### Text to read
As a divorced parent, you still have a legal duty to support your children if you get married again. By itself, either parent's remarriage won't justify a change in the amount of child support you're paying or receiving for those kids. But in some circumstances involving serious hardship, you might qualify for a modification based on your (or your ex's) new financial circumstances after remarriage.
Like all other states, California has guidelines for calculating child support. The formula is complicated, but the amount of support is primarily based on both parents' net disposable income and the percentage of time their children spend with each parent under their parenting plan and custody orders.
Either parent may request a change in the current amount of child support they're paying or receiving. But they'll generally need to prove that there's been a significant change in circumstances requiring a different support amount. Once a judge decides that a modification is called for, the new support amount will be calculated under the guidelines, based on the parents' current financial circumstances.
(Learn all about child support in California, including how the calculation works, when the judge may allow a different support amount, and the rules for modifying existing support orders.)
When you're calculating child support in California, you're allowed a deduction from your income for your court-ordered support payments for children from previous relationships (or support you pay without an order for children who don't live with you). But unlike some other states, California doesn't usually allow parents to deduct their support for additional children from a new marriage (or new relationship) who are living with them.

### Data lines
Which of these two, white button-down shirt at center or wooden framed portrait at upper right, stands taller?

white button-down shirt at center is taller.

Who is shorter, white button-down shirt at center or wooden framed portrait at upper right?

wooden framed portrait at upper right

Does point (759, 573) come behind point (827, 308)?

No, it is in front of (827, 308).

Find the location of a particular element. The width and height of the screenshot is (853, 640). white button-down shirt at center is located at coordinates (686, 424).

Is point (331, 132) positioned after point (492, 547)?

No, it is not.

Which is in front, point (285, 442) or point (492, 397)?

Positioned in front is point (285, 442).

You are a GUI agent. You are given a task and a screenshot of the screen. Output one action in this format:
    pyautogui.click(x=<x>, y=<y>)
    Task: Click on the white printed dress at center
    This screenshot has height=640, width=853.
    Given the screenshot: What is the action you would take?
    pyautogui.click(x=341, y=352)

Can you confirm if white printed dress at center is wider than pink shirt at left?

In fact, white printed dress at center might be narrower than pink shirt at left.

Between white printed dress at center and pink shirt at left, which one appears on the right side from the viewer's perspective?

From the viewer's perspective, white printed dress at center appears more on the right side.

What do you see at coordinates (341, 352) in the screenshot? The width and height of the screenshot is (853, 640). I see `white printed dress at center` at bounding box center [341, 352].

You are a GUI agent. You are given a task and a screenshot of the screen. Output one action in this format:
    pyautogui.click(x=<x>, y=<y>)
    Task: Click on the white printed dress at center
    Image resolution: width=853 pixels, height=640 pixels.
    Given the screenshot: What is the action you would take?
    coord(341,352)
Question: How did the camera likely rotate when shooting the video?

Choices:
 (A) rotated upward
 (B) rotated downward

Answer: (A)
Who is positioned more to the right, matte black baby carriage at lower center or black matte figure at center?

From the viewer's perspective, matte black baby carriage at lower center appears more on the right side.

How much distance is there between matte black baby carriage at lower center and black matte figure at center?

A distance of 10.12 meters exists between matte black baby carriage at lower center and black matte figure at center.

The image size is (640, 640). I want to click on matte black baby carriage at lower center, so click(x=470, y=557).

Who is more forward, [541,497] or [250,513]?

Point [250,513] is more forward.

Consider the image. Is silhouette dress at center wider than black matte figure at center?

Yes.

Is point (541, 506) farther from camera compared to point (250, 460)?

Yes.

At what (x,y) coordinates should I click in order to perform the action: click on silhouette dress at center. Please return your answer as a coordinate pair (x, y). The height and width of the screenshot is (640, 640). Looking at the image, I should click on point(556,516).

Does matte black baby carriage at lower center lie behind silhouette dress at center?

### Given problem 1
In the child support text, list the items named after the word "including" in the sentence that begins "Learn all about child support in California".
### Given problem 2
Please copy from the child support text the passage starting with "Either parent may" and going on through "existing support orders.)".

### Correct answer 1
- How the calculation works
- When the judge may allow a different support amount
- The rules for modifying existing support orders

### Correct answer 2
Either parent may request a change in the current amount of child support they're paying or receiving. But they'll generally need to prove that there's been a significant change in circumstances requiring a different support amount. Once a judge decides that a modification is called for, the new support amount will be calculated under the guidelines, based on the parents' current financial circumstances.
(Learn all about child support in California, including how the calculation works, when the judge may allow a different support amount, and the rules for modifying existing support orders.)